▶ _WHAT TO WORK ON_:
Your response should match the records line for line.

*** PROVIDED ENTRIES ***

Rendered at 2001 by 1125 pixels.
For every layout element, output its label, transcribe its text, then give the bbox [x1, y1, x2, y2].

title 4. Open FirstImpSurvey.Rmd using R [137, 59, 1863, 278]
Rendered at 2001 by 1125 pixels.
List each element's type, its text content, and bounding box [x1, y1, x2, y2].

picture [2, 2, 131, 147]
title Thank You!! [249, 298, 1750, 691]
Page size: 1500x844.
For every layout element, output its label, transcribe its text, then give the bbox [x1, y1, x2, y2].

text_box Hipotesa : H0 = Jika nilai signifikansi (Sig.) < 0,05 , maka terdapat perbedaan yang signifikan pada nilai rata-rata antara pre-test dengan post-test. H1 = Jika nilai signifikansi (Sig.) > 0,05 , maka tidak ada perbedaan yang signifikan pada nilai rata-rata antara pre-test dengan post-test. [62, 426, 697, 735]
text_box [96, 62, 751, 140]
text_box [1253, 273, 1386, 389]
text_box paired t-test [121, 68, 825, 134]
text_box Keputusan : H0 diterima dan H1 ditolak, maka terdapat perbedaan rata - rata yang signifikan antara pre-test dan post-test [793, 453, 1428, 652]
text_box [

***

▶ _RESPONSE TO THIS TASK_:
Rendered at 2001 by 1125 pixels.
For every layout element, output its label, transcribe its text, then give the bbox [x1, y1, x2, y2].

title 4. Open FirstImpSurvey.Rmd using R [137, 59, 1863, 278]
Rendered at 2001 by 1125 pixels.
List each element's type, its text content, and bounding box [x1, y1, x2, y2].

picture [2, 2, 131, 147]
title Thank You!! [249, 298, 1750, 691]
Page size: 1500x844.
For every layout element, output its label, transcribe its text, then give the bbox [x1, y1, x2, y2].

text_box Hipotesa : H0 = Jika nilai signifikansi (Sig.) < 0,05 , maka terdapat perbedaan yang signifikan pada nilai rata-rata antara pre-test dengan post-test. H1 = Jika nilai signifikansi (Sig.) > 0,05 , maka tidak ada perbedaan yang signifikan pada nilai rata-rata antara pre-test dengan post-test. [62, 426, 697, 735]
text_box [96, 62, 751, 140]
text_box [1253, 273, 1386, 389]
text_box paired t-test [121, 68, 825, 134]
text_box Keputusan : H0 diterima dan H1 ditolak, maka terdapat perbedaan rata - rata yang signifikan antara pre-test dan post-test [793, 453, 1428, 652]
text_box [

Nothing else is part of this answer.